→ **Instructions to follow**:
Copy the lines of the entries exactly, from the opening one to the one holding "thumb mcp: (77, 287)", and leave out everything after.

→ **Given information**:
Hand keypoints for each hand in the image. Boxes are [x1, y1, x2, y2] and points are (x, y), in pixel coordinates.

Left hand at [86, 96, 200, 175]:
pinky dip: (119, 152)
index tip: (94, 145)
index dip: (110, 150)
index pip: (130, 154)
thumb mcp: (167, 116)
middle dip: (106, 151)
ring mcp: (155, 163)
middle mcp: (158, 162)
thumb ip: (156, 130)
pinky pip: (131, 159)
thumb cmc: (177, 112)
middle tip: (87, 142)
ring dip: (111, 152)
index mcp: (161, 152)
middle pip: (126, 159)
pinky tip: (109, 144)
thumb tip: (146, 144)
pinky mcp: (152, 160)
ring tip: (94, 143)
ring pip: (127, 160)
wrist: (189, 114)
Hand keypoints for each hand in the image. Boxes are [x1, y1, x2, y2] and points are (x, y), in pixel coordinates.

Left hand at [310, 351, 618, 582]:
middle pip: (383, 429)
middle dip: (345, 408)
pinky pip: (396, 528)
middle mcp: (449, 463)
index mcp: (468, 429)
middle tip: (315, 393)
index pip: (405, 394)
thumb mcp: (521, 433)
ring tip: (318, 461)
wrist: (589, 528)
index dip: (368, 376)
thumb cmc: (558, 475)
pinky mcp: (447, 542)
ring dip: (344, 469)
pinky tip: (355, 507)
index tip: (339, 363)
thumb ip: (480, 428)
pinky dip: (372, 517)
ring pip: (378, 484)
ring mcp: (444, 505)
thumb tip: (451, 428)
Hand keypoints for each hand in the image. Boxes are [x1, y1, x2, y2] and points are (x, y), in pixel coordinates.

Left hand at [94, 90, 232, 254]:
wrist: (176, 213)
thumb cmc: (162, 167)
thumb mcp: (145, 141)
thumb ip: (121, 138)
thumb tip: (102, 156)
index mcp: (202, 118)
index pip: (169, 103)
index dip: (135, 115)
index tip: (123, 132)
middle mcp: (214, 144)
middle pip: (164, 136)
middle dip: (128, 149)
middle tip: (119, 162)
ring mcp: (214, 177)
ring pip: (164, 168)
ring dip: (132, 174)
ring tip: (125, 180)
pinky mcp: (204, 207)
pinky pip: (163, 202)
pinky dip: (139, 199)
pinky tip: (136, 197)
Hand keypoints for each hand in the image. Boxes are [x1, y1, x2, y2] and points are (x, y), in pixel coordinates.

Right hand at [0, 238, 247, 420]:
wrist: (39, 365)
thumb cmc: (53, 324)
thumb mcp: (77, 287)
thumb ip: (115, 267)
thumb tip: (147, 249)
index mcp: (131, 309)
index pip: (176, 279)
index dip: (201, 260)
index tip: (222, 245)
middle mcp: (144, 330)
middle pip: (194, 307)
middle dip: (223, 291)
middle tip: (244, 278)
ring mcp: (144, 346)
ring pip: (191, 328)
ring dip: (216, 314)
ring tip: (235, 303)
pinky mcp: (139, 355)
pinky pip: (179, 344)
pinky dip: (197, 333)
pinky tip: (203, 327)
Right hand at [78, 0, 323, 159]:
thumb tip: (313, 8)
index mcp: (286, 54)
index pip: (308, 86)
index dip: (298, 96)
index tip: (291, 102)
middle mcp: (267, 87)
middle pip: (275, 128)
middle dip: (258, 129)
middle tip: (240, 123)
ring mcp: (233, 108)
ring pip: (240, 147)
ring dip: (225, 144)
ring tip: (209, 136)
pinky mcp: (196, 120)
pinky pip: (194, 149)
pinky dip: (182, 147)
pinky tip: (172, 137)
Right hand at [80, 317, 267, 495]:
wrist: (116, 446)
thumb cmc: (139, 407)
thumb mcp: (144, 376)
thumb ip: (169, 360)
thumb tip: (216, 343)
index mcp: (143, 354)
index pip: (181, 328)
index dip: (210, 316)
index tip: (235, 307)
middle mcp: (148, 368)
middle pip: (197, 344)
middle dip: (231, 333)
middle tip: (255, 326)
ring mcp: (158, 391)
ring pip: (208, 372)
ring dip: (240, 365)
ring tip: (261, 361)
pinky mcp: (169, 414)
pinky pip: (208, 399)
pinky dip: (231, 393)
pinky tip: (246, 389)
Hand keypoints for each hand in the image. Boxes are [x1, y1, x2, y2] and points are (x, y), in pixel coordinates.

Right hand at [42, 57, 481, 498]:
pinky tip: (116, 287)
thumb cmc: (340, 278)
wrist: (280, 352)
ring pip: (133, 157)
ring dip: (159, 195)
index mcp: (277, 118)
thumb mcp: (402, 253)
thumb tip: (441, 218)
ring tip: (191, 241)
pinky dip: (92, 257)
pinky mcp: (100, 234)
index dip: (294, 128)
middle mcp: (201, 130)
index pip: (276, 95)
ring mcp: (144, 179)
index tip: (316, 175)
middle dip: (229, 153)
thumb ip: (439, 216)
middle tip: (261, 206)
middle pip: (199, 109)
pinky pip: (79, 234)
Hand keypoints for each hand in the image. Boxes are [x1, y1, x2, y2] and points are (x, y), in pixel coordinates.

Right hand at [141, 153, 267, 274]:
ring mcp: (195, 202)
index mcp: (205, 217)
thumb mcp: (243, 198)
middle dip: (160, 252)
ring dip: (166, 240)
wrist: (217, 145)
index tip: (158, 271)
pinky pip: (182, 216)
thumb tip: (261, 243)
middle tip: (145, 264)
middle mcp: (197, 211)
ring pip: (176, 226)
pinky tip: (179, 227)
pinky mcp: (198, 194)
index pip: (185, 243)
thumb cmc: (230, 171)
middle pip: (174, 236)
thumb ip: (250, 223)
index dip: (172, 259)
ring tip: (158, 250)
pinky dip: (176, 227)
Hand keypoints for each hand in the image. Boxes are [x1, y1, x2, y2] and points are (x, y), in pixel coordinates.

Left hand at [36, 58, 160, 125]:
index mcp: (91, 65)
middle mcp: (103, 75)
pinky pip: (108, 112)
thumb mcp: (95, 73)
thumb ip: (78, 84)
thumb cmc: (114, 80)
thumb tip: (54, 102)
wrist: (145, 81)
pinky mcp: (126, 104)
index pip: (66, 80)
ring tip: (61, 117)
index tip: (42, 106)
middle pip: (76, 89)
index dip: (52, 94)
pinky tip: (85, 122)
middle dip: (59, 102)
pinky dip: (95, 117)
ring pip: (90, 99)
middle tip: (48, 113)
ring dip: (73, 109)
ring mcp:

→ **Task response**:
Hand keypoints for each hand in the image. Boxes are [x1, y1, x2, y2] and points are (x, y), in pixel coordinates.

Left hand at [86, 96, 200, 175]:
pinky dip: (119, 152)
index tip: (94, 145)
index dip: (110, 150)
index pip: (130, 154)
thumb mcp: (167, 116)
middle dip: (106, 151)
ring mcp: (155, 163)
middle mcp: (158, 162)
thumb ip: (156, 130)
pinky pip: (131, 159)
thumb cmc: (177, 112)
middle tip: (87, 142)
ring dip: (111, 152)
index mcp: (161, 152)
middle pip: (126, 159)
pinky tip: (109, 144)
thumb tip: (146, 144)
pinky mcp: (152, 160)
ring tip: (94, 143)
ring pip: (127, 160)
wrist: (189, 114)
Hand keypoints for each hand in the image. Boxes are [x1, y1, x2, y2] and points are (x, y), in pixel coordinates.

Left hand at [310, 351, 618, 582]:
middle pip: (383, 429)
middle dip: (345, 408)
pinky pip: (396, 528)
middle mcp: (449, 463)
index mcp: (468, 429)
middle tip: (315, 393)
index pip: (405, 394)
thumb mcp: (521, 433)
ring tip: (318, 461)
wrist: (589, 528)
index dip: (368, 376)
thumb cmc: (558, 475)
pinky mcp: (447, 542)
ring dip: (344, 469)
pinky tip: (355, 507)
index tip: (339, 363)
thumb ip: (480, 428)
pinky dip: (372, 517)
ring pip: (378, 484)
ring mcp: (444, 505)
thumb tip: (451, 428)
Hand keypoints for each hand in the image. Boxes are [x1, y1, x2, y2] and points are (x, y), in pixel coordinates.

Left hand at [94, 90, 232, 254]:
wrist: (176, 213)
thumb cmc: (162, 167)
thumb mcp: (145, 141)
thumb ip: (121, 138)
thumb tip: (102, 156)
index mcp: (202, 118)
index pip: (169, 103)
index dip: (135, 115)
index tip: (123, 132)
middle mcp: (214, 144)
middle pip: (164, 136)
middle dip: (128, 149)
middle tip: (119, 162)
ring mcp: (214, 177)
ring pip: (164, 168)
ring dip: (132, 174)
ring tip: (125, 180)
pinky mcp: (204, 207)
pinky pip: (163, 202)
pinky dip: (139, 199)
pinky tip: (136, 197)
Hand keypoints for each hand in the image. Boxes are [x1, y1, x2, y2] and points are (x, y), in pixel coordinates.

Right hand at [0, 238, 247, 420]:
wrist: (39, 365)
thumb cmc: (53, 324)
thumb mcp: (77, 287)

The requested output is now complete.